Reproduce every line of the material below verbatim, changing nothing.

*TASK INPUT*
------------------------------

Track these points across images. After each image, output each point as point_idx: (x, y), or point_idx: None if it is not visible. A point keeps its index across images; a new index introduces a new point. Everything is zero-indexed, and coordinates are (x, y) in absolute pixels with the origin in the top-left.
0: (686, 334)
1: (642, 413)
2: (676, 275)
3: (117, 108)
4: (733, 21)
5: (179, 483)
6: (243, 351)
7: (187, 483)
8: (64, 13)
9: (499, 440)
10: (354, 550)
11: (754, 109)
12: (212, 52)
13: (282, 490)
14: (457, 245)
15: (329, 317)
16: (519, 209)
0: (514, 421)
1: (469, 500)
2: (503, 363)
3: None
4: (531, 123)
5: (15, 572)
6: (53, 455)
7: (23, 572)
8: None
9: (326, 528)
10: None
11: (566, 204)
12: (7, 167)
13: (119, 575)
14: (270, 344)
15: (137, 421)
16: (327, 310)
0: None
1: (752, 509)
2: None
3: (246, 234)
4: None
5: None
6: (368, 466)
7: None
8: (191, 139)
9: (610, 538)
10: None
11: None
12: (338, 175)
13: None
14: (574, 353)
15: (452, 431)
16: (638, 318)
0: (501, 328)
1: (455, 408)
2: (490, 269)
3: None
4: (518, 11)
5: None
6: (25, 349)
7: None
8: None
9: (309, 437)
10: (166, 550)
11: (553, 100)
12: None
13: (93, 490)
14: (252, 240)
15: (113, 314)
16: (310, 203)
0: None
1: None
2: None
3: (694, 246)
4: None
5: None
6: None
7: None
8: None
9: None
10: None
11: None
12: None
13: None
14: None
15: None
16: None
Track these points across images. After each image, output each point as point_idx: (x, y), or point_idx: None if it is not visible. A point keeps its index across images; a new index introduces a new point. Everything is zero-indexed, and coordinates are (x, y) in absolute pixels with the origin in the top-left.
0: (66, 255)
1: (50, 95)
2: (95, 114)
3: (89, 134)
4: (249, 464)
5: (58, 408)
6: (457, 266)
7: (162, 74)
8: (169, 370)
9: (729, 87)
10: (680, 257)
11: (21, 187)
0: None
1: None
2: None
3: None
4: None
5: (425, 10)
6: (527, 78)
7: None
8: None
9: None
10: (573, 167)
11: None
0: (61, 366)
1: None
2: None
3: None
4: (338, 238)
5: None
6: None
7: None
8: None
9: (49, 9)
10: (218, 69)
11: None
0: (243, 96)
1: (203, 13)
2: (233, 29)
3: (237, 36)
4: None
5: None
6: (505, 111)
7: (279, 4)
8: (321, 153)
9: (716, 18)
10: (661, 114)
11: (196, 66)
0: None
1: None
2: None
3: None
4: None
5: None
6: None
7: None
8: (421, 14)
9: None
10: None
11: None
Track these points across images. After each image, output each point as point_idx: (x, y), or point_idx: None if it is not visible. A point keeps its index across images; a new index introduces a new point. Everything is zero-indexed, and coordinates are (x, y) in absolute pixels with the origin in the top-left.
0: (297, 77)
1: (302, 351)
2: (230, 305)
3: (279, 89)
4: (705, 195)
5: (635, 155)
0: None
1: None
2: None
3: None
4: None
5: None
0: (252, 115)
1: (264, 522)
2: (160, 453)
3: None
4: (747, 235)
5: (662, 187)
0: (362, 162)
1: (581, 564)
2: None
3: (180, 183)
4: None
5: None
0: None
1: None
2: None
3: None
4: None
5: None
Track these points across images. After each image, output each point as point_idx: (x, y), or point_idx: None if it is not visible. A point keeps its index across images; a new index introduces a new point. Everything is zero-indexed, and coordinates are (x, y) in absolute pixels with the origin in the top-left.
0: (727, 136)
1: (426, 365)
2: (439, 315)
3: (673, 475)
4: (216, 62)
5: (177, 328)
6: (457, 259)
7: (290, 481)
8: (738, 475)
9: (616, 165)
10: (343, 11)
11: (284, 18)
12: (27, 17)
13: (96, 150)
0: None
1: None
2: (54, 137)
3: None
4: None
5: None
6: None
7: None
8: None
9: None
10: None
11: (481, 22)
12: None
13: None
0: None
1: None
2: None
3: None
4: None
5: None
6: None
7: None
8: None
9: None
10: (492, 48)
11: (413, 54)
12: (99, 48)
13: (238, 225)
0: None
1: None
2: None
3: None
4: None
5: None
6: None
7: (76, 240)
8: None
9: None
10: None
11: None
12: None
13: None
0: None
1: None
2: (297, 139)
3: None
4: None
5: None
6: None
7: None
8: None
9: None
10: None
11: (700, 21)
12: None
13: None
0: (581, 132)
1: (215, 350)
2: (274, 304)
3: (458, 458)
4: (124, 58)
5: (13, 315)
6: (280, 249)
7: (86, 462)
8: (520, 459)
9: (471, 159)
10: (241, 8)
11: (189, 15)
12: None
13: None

------------------------------

*FULL ANSWER*
Track these points across images. After each image, output each point as point_idx: (x, y), or point_idx: None if it is not visible. A point keeps its index across images; a new index introduces a new point. Everything is zero-indexed, and coordinates are (x, y) in absolute pixels with the origin in the top-left.
0: (686, 334)
1: (642, 413)
2: (676, 275)
3: (117, 108)
4: (733, 21)
5: (179, 483)
6: (243, 351)
7: (187, 483)
8: (64, 13)
9: (499, 440)
10: (354, 550)
11: (754, 109)
12: (212, 52)
13: (282, 490)
14: (457, 245)
15: (329, 317)
16: (519, 209)
0: (514, 421)
1: (469, 500)
2: (503, 363)
3: None
4: (531, 123)
5: (15, 572)
6: (53, 455)
7: (23, 572)
8: None
9: (326, 528)
10: None
11: (566, 204)
12: (7, 167)
13: (119, 575)
14: (270, 344)
15: (137, 421)
16: (327, 310)
0: None
1: (752, 509)
2: None
3: (246, 234)
4: None
5: None
6: (368, 466)
7: None
8: (191, 139)
9: (610, 538)
10: None
11: None
12: (338, 175)
13: None
14: (574, 353)
15: (452, 431)
16: (638, 318)
0: (501, 328)
1: (455, 408)
2: (490, 269)
3: None
4: (518, 11)
5: None
6: (25, 349)
7: None
8: None
9: (309, 437)
10: (166, 550)
11: (553, 100)
12: None
13: (93, 490)
14: (252, 240)
15: (113, 314)
16: (310, 203)
0: None
1: None
2: None
3: (694, 246)
4: None
5: None
6: None
7: None
8: None
9: None
10: None
11: None
12: None
13: None
14: None
15: None
16: None
Track these points across images. After each image, output each point as point_idx: (x, y), or point_idx: None if it is not visible. A point keeps its index across images; a new index introduces a new point. Everything is zero-indexed, and coordinates are (x, y) in absolute pixels with the origin in the top-left.
0: (66, 255)
1: (50, 95)
2: (95, 114)
3: (89, 134)
4: (249, 464)
5: (58, 408)
6: (457, 266)
7: (162, 74)
8: (169, 370)
9: (729, 87)
10: (680, 257)
11: (21, 187)
0: None
1: None
2: None
3: None
4: None
5: (425, 10)
6: (527, 78)
7: None
8: None
9: None
10: (573, 167)
11: None
0: (61, 366)
1: None
2: None
3: None
4: (338, 238)
5: None
6: None
7: None
8: None
9: (49, 9)
10: (218, 69)
11: None
0: (243, 96)
1: (203, 13)
2: (233, 29)
3: (237, 36)
4: None
5: None
6: (505, 111)
7: (279, 4)
8: (321, 153)
9: (716, 18)
10: (661, 114)
11: (196, 66)
0: None
1: None
2: None
3: None
4: None
5: None
6: None
7: None
8: (421, 14)
9: None
10: None
11: None
Track these points across images. After each image, output each point as point_idx: (x, y), or point_idx: None if it is not visible. A point keeps its index across images; a new index introduces a new point. Everything is zero-indexed, and coordinates are (x, y) in absolute pixels with the origin in the top-left.
0: (297, 77)
1: (302, 351)
2: (230, 305)
3: (279, 89)
4: (705, 195)
5: (635, 155)
0: None
1: None
2: None
3: None
4: None
5: None
0: (252, 115)
1: (264, 522)
2: (160, 453)
3: None
4: (747, 235)
5: (662, 187)
0: (362, 162)
1: (581, 564)
2: None
3: (180, 183)
4: None
5: None
0: None
1: None
2: None
3: None
4: None
5: None
Track these points across images. After each image, output each point as point_idx: (x, y), or point_idx: None if it is not visible. A point keeps its index across images; a new index introduces a new point. Everything is zero-indexed, and coordinates are (x, y) in absolute pixels with the origin in the top-left.
0: (727, 136)
1: (426, 365)
2: (439, 315)
3: (673, 475)
4: (216, 62)
5: (177, 328)
6: (457, 259)
7: (290, 481)
8: (738, 475)
9: (616, 165)
10: (343, 11)
11: (284, 18)
12: (27, 17)
13: (96, 150)
0: None
1: None
2: (54, 137)
3: None
4: None
5: None
6: None
7: None
8: None
9: None
10: None
11: (481, 22)
12: None
13: None
0: None
1: None
2: None
3: None
4: None
5: None
6: None
7: None
8: None
9: None
10: (492, 48)
11: (413, 54)
12: (99, 48)
13: (238, 225)
0: None
1: None
2: None
3: None
4: None
5: None
6: None
7: (76, 240)
8: None
9: None
10: None
11: None
12: None
13: None
0: None
1: None
2: (297, 139)
3: None
4: None
5: None
6: None
7: None
8: None
9: None
10: None
11: (700, 21)
12: None
13: None
0: (581, 132)
1: (215, 350)
2: (274, 304)
3: (458, 458)
4: (124, 58)
5: (13, 315)
6: (280, 249)
7: (86, 462)
8: (520, 459)
9: (471, 159)
10: (241, 8)
11: (189, 15)
12: None
13: None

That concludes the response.